Update the data from the line with "phylum: Mycetozoa" to the line with "genus: Meineckia", replacing "family" with "fam." and leaving everything else unchanged. Give back only those lines.

#### Material supplied
****

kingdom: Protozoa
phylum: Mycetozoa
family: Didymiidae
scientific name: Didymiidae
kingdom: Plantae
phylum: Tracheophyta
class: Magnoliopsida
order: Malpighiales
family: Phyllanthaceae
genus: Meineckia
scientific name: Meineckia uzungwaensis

****

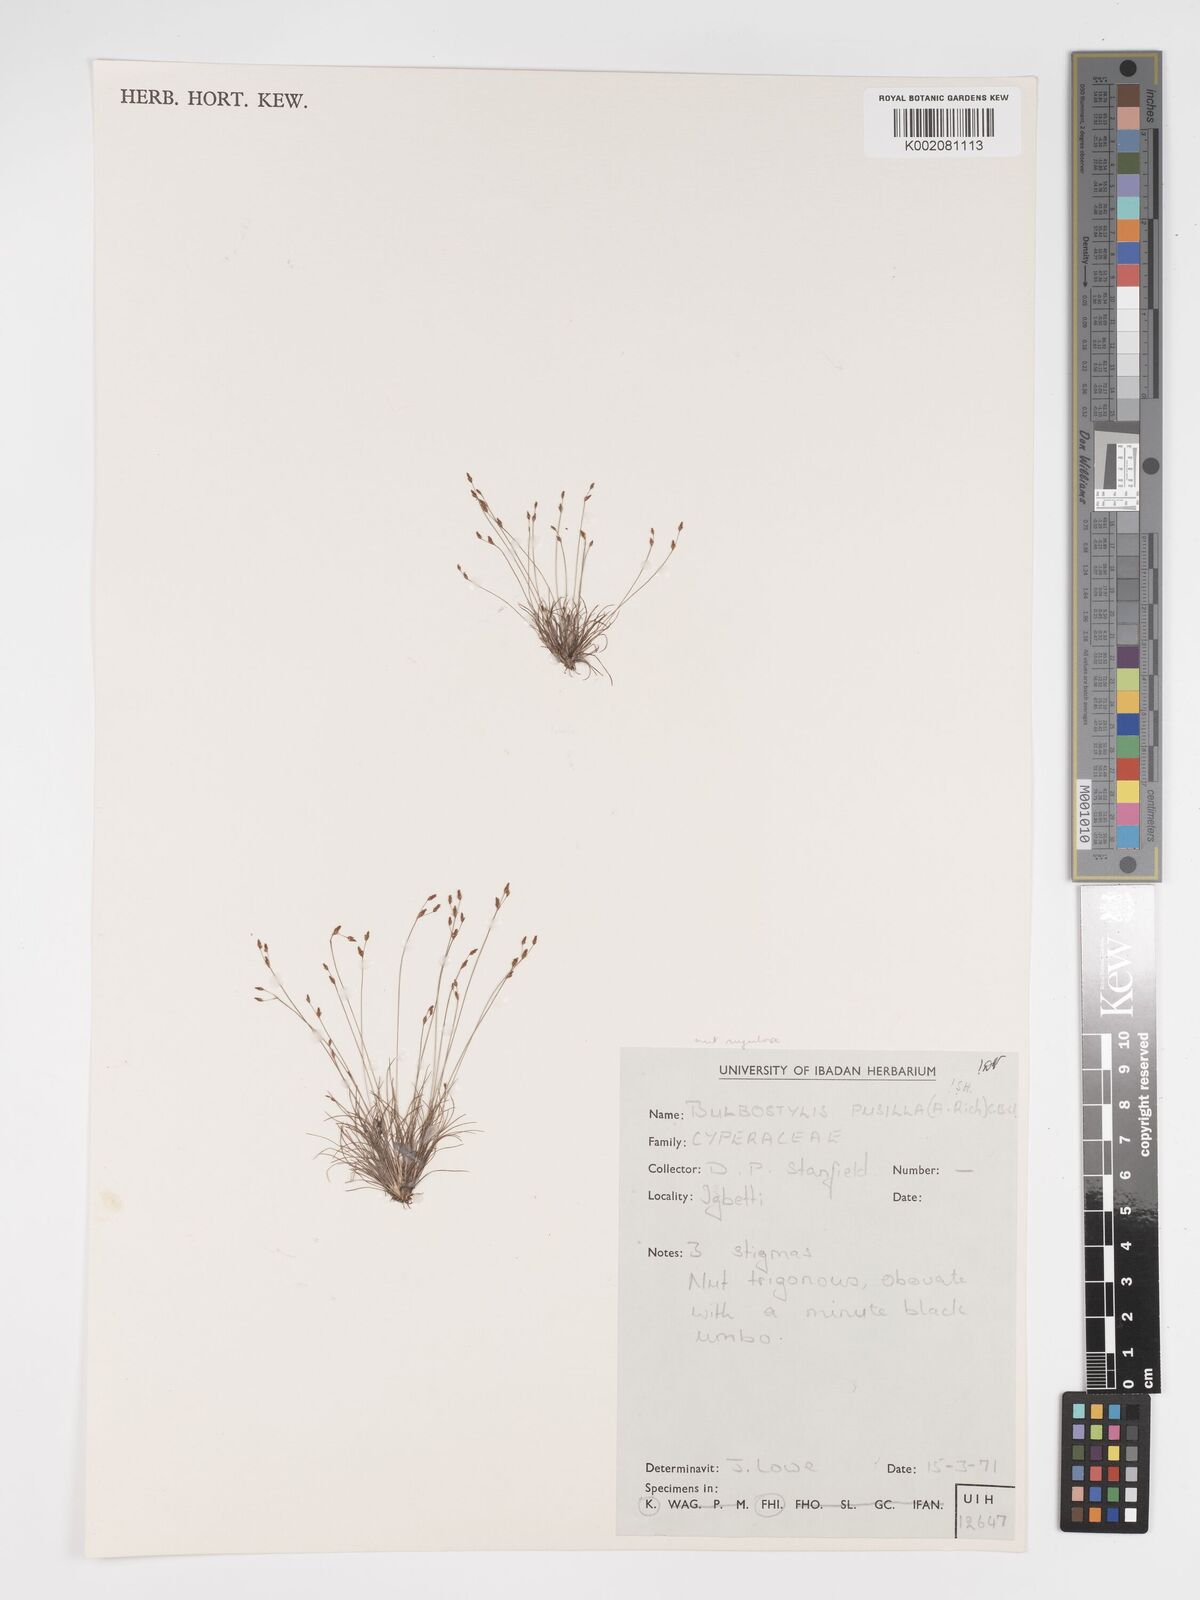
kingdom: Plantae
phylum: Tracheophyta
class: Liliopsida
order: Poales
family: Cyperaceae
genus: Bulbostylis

****

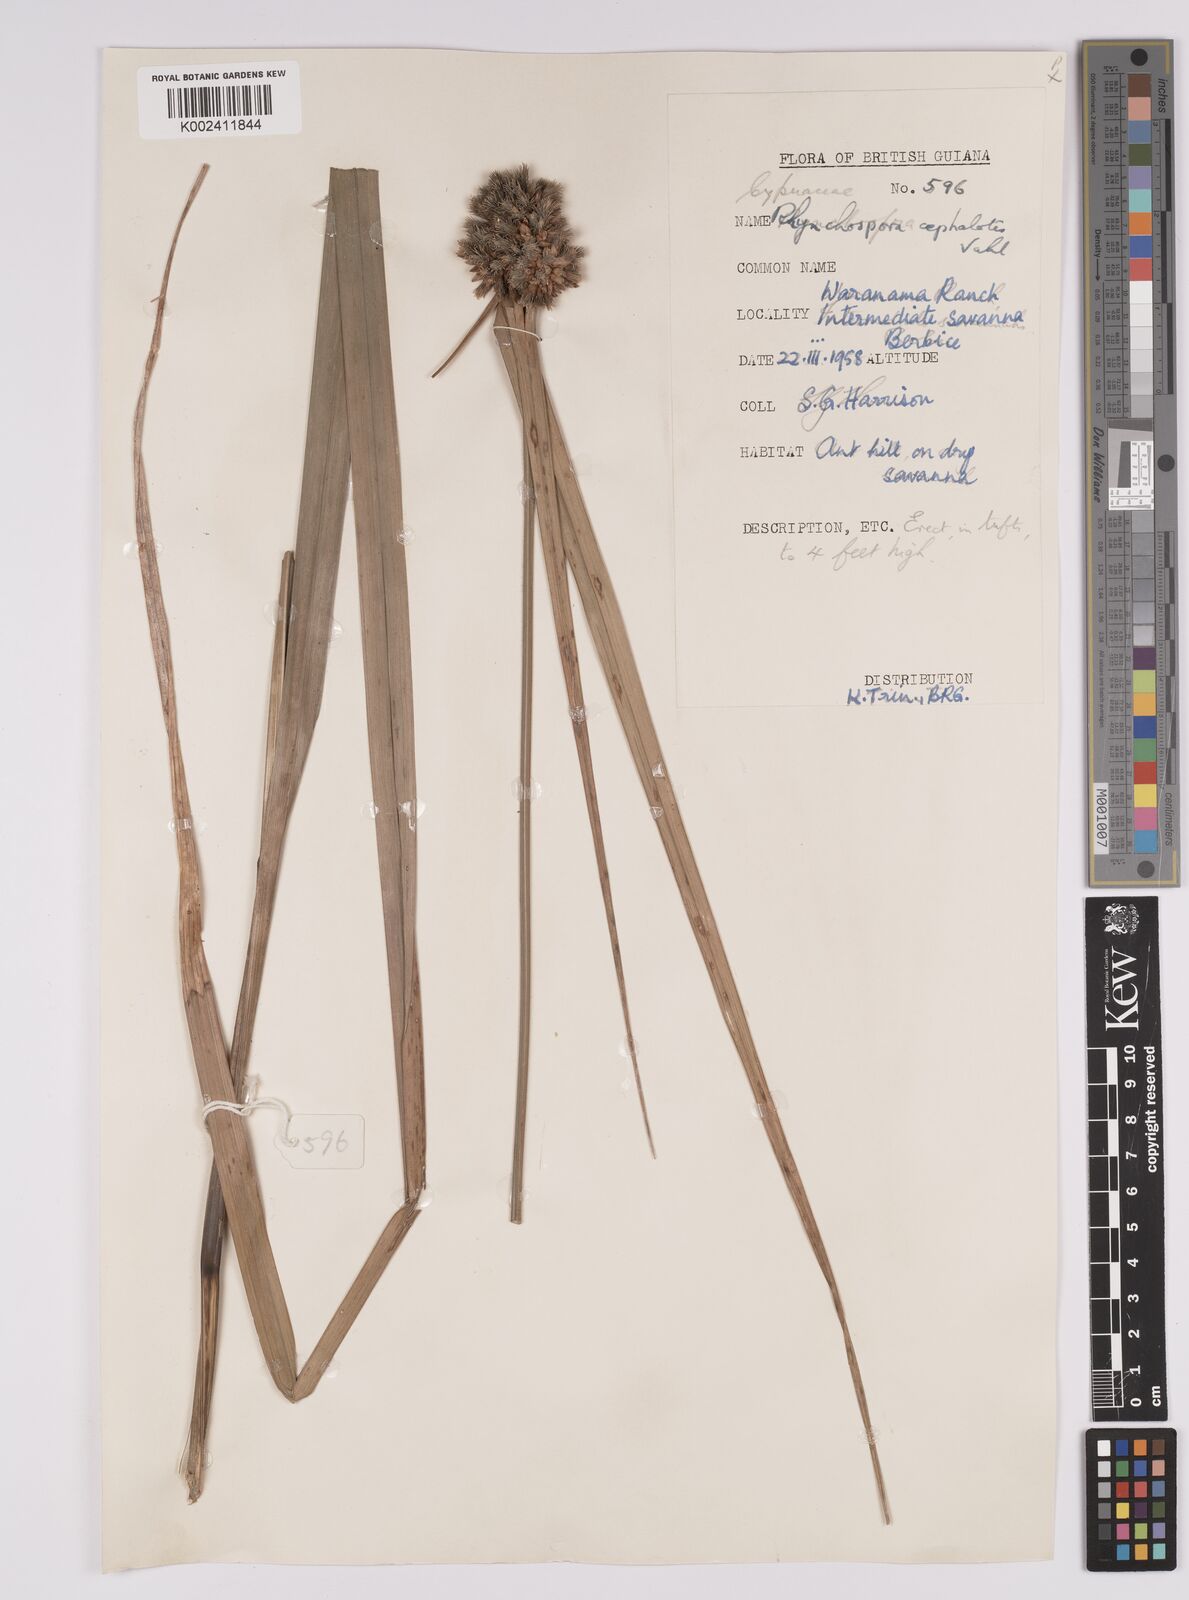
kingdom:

****

#### Response
phylum: Mycetozoa
fam.: Didymiidae
scientific name: Didymiidae
kingdom: Plantae
phylum: Tracheophyta
class: Magnoliopsida
order: Malpighiales
fam.: Phyllanthaceae
genus: Meineckia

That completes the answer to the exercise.